Halk Vatandaşlık değil mülkünü istiyor

Son günlerde yapılan açıklamalar hep, “Bir anlaşma olursa KKTC halkının tümü AB vatandaşı olacak” türünde. Sanki de vatandaşlarımızın önüne hoşuna gidecek bir havuç konmaya çalışılıyor havası var bu açıklamalarda. 

KKTC Halkının büyük bir kısmı pek Avrupa Birliği vatandaşlığı ile ilgilenmiyor. Zaten büyük bir kısmı 1 Mayıs 2004 tarihinden beridir AB vatandaşı ve pek umurunda da değil AB vatandaşı olmak. Olmayan için de 2004 Annan Planı referandumunun ve de AB vatandaşı olmak hayallerinin altından çok sular akmış bu son 11 sene içinde.  

KKTC halkının AB vatandaşı olanı da olmayanı da, ağız birliği etmişçesine taşınmaz malının geleceği ile ilgili. Önem sırası mülküne sahip olmakla başlıyor ve sırası ile iki bölgelilik, kendi bölgesi içinde egemenlik ve siyasi eşitlik olarak devam ediyor kafasının içinde. Beklentileri de aynen bu şekilde. Son 41 yıldır içinde oturduğu evinin, binbir zorlukla inşa ettiği konutunun veya da işyerinin kayıtsız koşulsuz kendine ait olmasını istiyor vatandaşımız. 

İşin güzel tarafı bugüne değin hafızalardan büyük bir başarı ile silinmeye çalışılmış olan 1955-1974 arasında yaşadıklarımız, yollarda bellerde şehit edilen kardeşlerimiz, yakılan yıkılan evlerimiz, köylerimiz ve yağmalanan evler, işyerleri, hayvanlar ve zahireler bir bir hatırlanmaya başladı aniden. 

“Biz niye tazmin edilmedik” veya da “Rumlar da bizi tazmin edecekler mi?”, “ Bizden çaldıkları huzurumuzu, geleceğimizi, kararttıkları hayatlarımızı, çaldıkları mallarımızı, gasp ettikleri evlerimizi, tarlalarımız bize ödeyecekler mi?” sorusunu dile getiriyorlar artık. 
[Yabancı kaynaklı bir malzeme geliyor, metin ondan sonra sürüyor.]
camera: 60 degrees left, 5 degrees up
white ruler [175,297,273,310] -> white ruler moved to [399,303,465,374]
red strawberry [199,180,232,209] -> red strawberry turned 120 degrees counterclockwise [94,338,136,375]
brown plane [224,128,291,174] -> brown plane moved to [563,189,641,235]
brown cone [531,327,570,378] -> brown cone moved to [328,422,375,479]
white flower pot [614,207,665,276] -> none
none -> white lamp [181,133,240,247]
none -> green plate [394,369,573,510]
Belli ki “pembe vaatlerin” sonu gelmiş. 2004 Annan Planı furyasında bol bol dile getirilen “herkese iş, herkese ev,  herkese bol maaş” vaatlerine pek kanacak birileri kalmamış ortada. Gerçi Avrupa Birliği’nin ve ABD’nin “toplumu kandırma mühendisleri” gene birşeyler bulup piyasaya sürecekler ama artık bunlara kanacak yüzde 65 gibi bir çoğunluk yok.

Muhakkak gene satın alacakları köşe yazarları, basın mensupları ve medya kuruluşları olacak ama halkımız bunları Annan Planı döneminde tanıdığından pek itibar görmeyecekler bu sefer. Yazdıkları, çizdikleri ve pompalamaya çalıştıkları fikirler pek taraftar bulamayacak gibi gözüküyor bu günlerde, mülkiyet konusu ciddiyet kazandıkça, Rumlar evleri ziyaret edip “çıkın burası bizim” dedikçe.  
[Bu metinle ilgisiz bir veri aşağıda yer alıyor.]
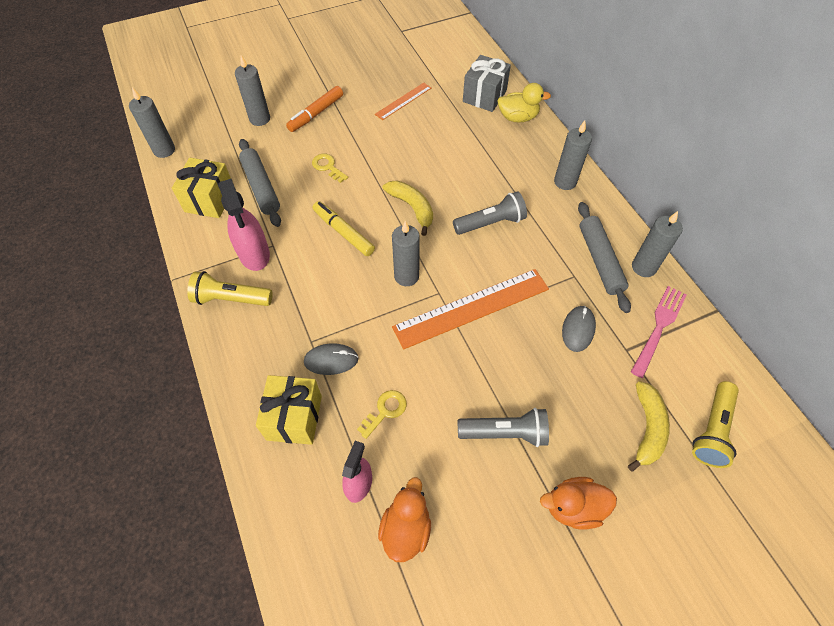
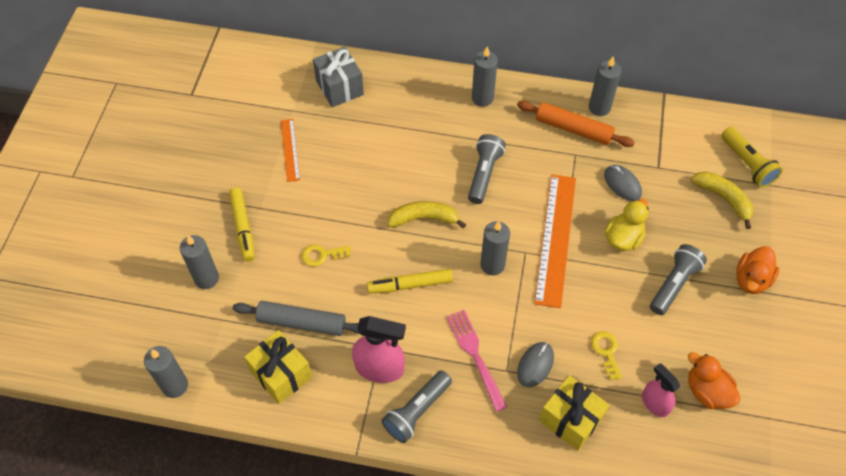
camera: 55 degrees left, 0 degrees up
yellow flashlight [187,271,273,306] -> grey flashlight [382,370,452,443]
orange marker [286,86,343,132] -> yellow marker [229,188,255,262]
yellow duck [498,83,551,122] -> yellow duck moved to [604,199,649,251]
grey rolling pin [578,202,631,313] -> orange rolling pin [517,101,635,147]
pink fork [631,286,687,378] -> pink fork moved to [446,310,507,412]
Rumların bu yaptıkları aslında Müslüman mahallesinde salyangoz satmaya benziyor. KKTC topraklarında, ellerinde KKTC devletinin resmi Tapu Dairesinin ısdar ettiği ev veya da arsa koçanı (tapusu) olan kişilere giden Rumlar, “bu belgeler geçmez, ben sahte devleti (KKTC) tanımıyorum, benim elimde Rum tapusu var, burası benim, çıkın evimden” diyebiliyorsa bu işte bir yanlışlık var. Gerçekte gelecekte neler olacağının işaretini veriyor bu davranışlar. Daha şimdiden mülkiyet konusunda sürtüşme başladıysa veya Rumlar sürtüşme başlatmak eğilimindeyse, gelecekte bu gibi olayların boyutunun biraz daha büyüyüp genişleyeceği kesin. 

Nedense Rumlar geçmişten hiç ders almıyorlar.      

Müzakere heyetinin önceliği mülkiyete vermesi, iki bölgelilikte ısrar etmesi ve kurulması için müzakerelerin sürdürüldüğü yeni devleti oluşturacak iki kurucu devletin kendi bölgelerinde de söz konusu devleti kuracak halkın hem sayısının hem de mülkünün çoğunlukta olmasını gözetmesi gerekmektedir… 

Halkımızı tedirgin eden, kendi bölgesi içinde hem nüfus olarak azınlığa düşmek, hem de mülk sahipleri olarak azınlıkta kalmak. Böylesi bir çözüme Kıbrıslı Türklerin “Evet” demeyeceği de açık.